Again, in the same Dolphyne case this court adopted and relied on some principles set out in Nyimoh v. Dadzie (1962) 1 GLR 327, to guide the court in the exercise of its discretion.  They are: (1) whether there is a prima facie error on the face of the record; (2) whether a general principle of law has arisen for the first and has to be considered; and (3) whether a decision of the Supreme Court on the point sought to be appealed against will be advantageous to the public.  Indeed Article 131(1)(b) also stipulates that when an application is made to the Court of Appeal for leave to apply to the Supreme Court the leave may be granted if the court “is satisfied that the case involves a substantial question of law or is in the public interest”.  [vide Article 131(1)(b)].  What it all comes to is that, in the words of Atuguba, J.S.C. “although an application for normal leave must show some merits in the intended appeal, an application for special leave must do more than that; it must also give good and convincing reasons why the application is special”.  (vide Kotey v. Koletey, supra, at page 445.

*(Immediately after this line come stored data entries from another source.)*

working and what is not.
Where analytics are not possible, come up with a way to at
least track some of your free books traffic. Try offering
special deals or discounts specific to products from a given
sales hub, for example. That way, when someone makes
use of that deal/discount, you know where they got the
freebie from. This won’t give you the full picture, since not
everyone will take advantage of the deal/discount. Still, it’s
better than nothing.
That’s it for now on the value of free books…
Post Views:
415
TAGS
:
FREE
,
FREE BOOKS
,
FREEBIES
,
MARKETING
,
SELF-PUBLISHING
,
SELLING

In Kotey v. Koletey (supra) the learned law lords of this court stressed the need for this court to consider other matters in addition to the guiding principles set out above. These other matters include:  Public policy; the need for litigation to come to an end; the need to avoid in ordinate delay in litigation; and respect for the rules of court. To these I will also add the need to avoid prejudice or hardship or inconvenience to the party in whose favour the judgment which is to be appealed against was given.

It is true that in the Dolphyne case and also in Kotey v. Koletey  (supra) where the trend of events was quite akin to events in the present case before us, the special leave was granted, but when we enter the area of judicial discretion no one case can stand out as judicial precedent to delimit our path.

In the present case the plaintiff are not personally to blame.  The fault lies with their lawyer who filed the initial appeal without obtaining leave from the Court of Appal.  However, even though it is often said that the sins of counsel must not be visited on the client, in an application for special leave, the applicant must demonstrate that there is something special which entitles him to the grant. The plaintiffs here urge on us, as their ground for the application that there is a serious error in the judgment of the Court of Appeal which has led to a miscarriage of justice. From the judgments of the trial Circuit Judge and the Lords of the Court of Appeal, what is obvious is that the issue of trespass or no trespass was rather fine. The trial court found trespass; the Court of Appeal held that there was no trespass, and that an injunction could not be granted in respect of a piece of land whereof all the boundaries were not established. One of the two courts was probably right and the other wrong having regard to the evidence. But that is not the issue before us. The question is whether or not the Court of Appeal judgment amounted to miscarriage of justice, as contended by the plaintiffs. In my opinion the plaintiffs have not made out a case of miscarriage of justice. Any complaint against that judgment is a matter to be decided by an ordinary appeal if leave were duly obtained. It does not fall for special leave. I am inclined to agree with the defendant that the delay for nearly four years is inordinate; that there has been no miscarriage of justice, and also that there is no substantial question of law raised by the appeal. This application for special leave cannot be entertained, and I also agree that it should be dismissed.

T.K. ADZOE

JUSTICE OF THE SUPREME COURT

KPEGAH, J.S.C.:

I agree that the application be dismissed.

F.Y. KPEGAH

JUSTICE OF THE SUPREME COURT

AFREH, J.S.C.:

I also agree that the application be dismissed.

D.K. AFREH

JUSTICE OF THE SUPREME COURT

COUNSEL

Mr. Ebow Dawson for Applicant.

Mr. Samuel Dzigba for the Respondents.